Gene Ontology (GO) enrichment analysis

A temporal phase was assigned to each orthologous group by annotating it to its most represented phase. The C. elegans Gene Ontology annotation was used on the C. elegans orthologues. Enrichment was computed using the hypergeometric distribution. In order to avoid retrieving enrichments due to the same set of genes we carried out serial enrichments as follows. The most enriched gene ontology group was noted, its genes removed from the set, and enrichment search was repeated to detect additional Gene Ontology terms. For the signalling pathways shown in Fig. 4b, the following gene ontology terms were used: ‘Wnt signalling pathway’, ‘Notch signalling pathway’, ‘hedgehog receptor activity’, ‘epidermal growth factor receptor signalling pathway’, ‘transforming growth factor beta receptor signalling pathway’, ‘MAPK cascade’, ‘G-protein coupled receptor activity’. For this analysis, we searched for enrichment up to three windows before and after the inferred transition, and kept the most significant P value for each pathway (hypergeometric distribution).

PFAM signatures

For each of 5,745 PFAMs, we computed an enrichment profile throughout time, and for each species, as follows. For each of the twenty expression windows of the matrix of standardized log10 expression values of the dynamic genes, we marked genes with expression above 0.5 as expressed. We then calculated the fraction of the genes within this set that contain genes annotated to the PFAM domain. A temporal phase was annotated using supervised clustering using the same approach shown in Extended Data Fig. 5. For the transcription factor families shown in Fig. 4d the following PFAMs were used: ‘Homeobox domain’, ‘GATA zinc finger’, ‘Ligand-binding domain of nuclear hormone receptor’, ‘Helix–loop–helix DNA-binding domain’, ‘bZIP transcription factor’, ‘Zinc finger, C4 type (two domains)’, ‘Zinc finger, C2H2 type’, and ‘T-box’. For this analysis, we searched for enrichment up to three windows before and after the inferred transition, and kept the most significant P value for each TF family (hypergeometric distribution).

Extended Data

Extended Data Figure 1. A schematic for the de novo transcriptome analysis.

Extended Data Figure 1

See also the Methods section. CEL-Seq reads were mapped to the published transcriptomes where available.

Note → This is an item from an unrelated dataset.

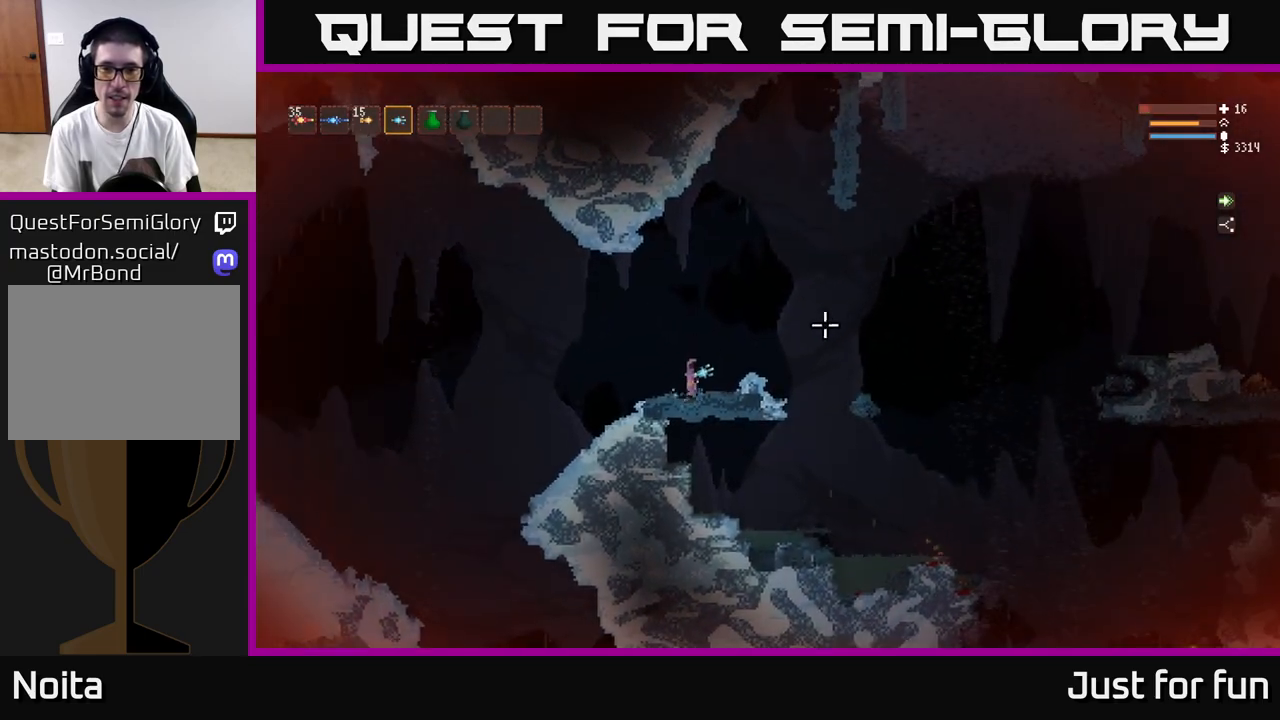
{"buttons": [], "left_stick": "right", "right_stick": "right", "events": [[17, "L2", "down"], [150, "L2", "up"], [283, "left_stick", "center"], [333, "left_stick", "left"], [433, "left_stick", "right"]]}
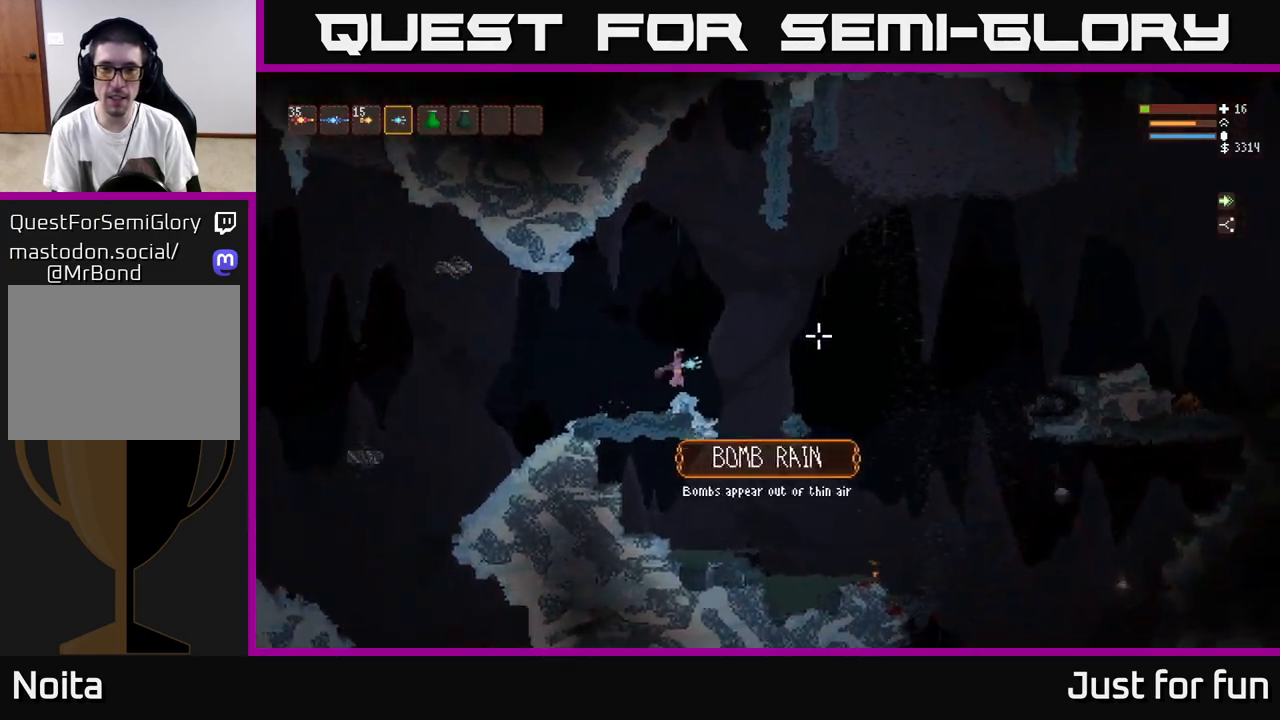
{"buttons": [], "left_stick": "right", "right_stick": "right", "events": [[167, "L2", "down"], [317, "L2", "up"]]}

Extended Data Figure 2. Gene expression time-courses for ten species.

Extended Data Figure 2

a, BLIND analysis on the reported time-courses. The colour indicates the ordering. The species is indicated for each plot. b, The number of dynamically expressed genes for each species. The species are shown in the same order as in the main figures. Constitutively high (low) expression is defined as that where the maximum expression is more (less) than the 10 transcripts per million threshold yet is not dynamic (two-fold change and at least 10 transcripts per million maximum expression).

Extended Data Figure 3. Testing the significance of the transition in the orthologue correlation matrices shown in Fig. 3.

Extended Data Figure 3

a, Schematic indicating the mid-developmental transition (orange), correlations among windows of the same phase (green), and correlations among windows of different phases (grey). b, The orange squares indicate statistical tests examined in c. c, For each pair of species a series of Kolmogorov–Smirnov tests are shown. Each test compares the intra-phase to the inter-phase correlations (a) for the mid-developmental transition and three windows before and after it (b). The yellow boxes indicate those species comparisons where there is significant statistical evidence for the dual-phase pattern (higher significance for the middle tests).

Extended Data Figure 4. Robustness of Fig. 3 analysis.

Extended Data Figure 4

a, The analysis was repeated using the indicated number of sliding windows. b, The analysis was repeated by randomly removing embryo transcriptomes. From each of the ten data sets, we removed 10%, 20% or 30% of the embryos and repeated the analysis using 20 windows. We repeated this five times and then re-identified the mid-developmental transition. The plot indicates the median and standard deviation of the detected mid-developmental transition windows across these trials. In all species, the median is identical to the mid-developmental transition identified by the complete data set. c, d, Same as Fig. 3, using all detected orthologues for the pairwise comparisons (not limited to 1,500 as in Fig. 3, the number of examined orthologues are indicated above each plot) (c), and a set of 407 orthologues (d) across all taxa.

Extended Data Figure 5. Gene enrichment analysis.

Extended Data Figure 5

a, A landscape showing for each gene (circle) the correlation with an idealized ‘late module profile’ (x axis) and with a ‘transition profile’ (y axis). The idealized profiles used to compute correlations are shown in the insets. Spots correspond to C. elegans genes. They are coloured according to the assigned sets: early module (blue), mid-developmental transition (red), and late module (yellow). b, Gene Ontology (GO) enrichment for the early phase, transition, and late phase gene sets. The gene sets were defined by integrating expression from all ten species. ‘RNA polymerase II...’ is short for ‘RNA polymerase II core promoter sequence-specific DNA binding transcription factor activity involved in preinitiation complex assembly’. The legend indicates the assigned sets: early phase (blue), mid-developmental transition (red), and late phases (yellow). The profiles are of length seven since we examined three windows before and after the mid-developmental transition.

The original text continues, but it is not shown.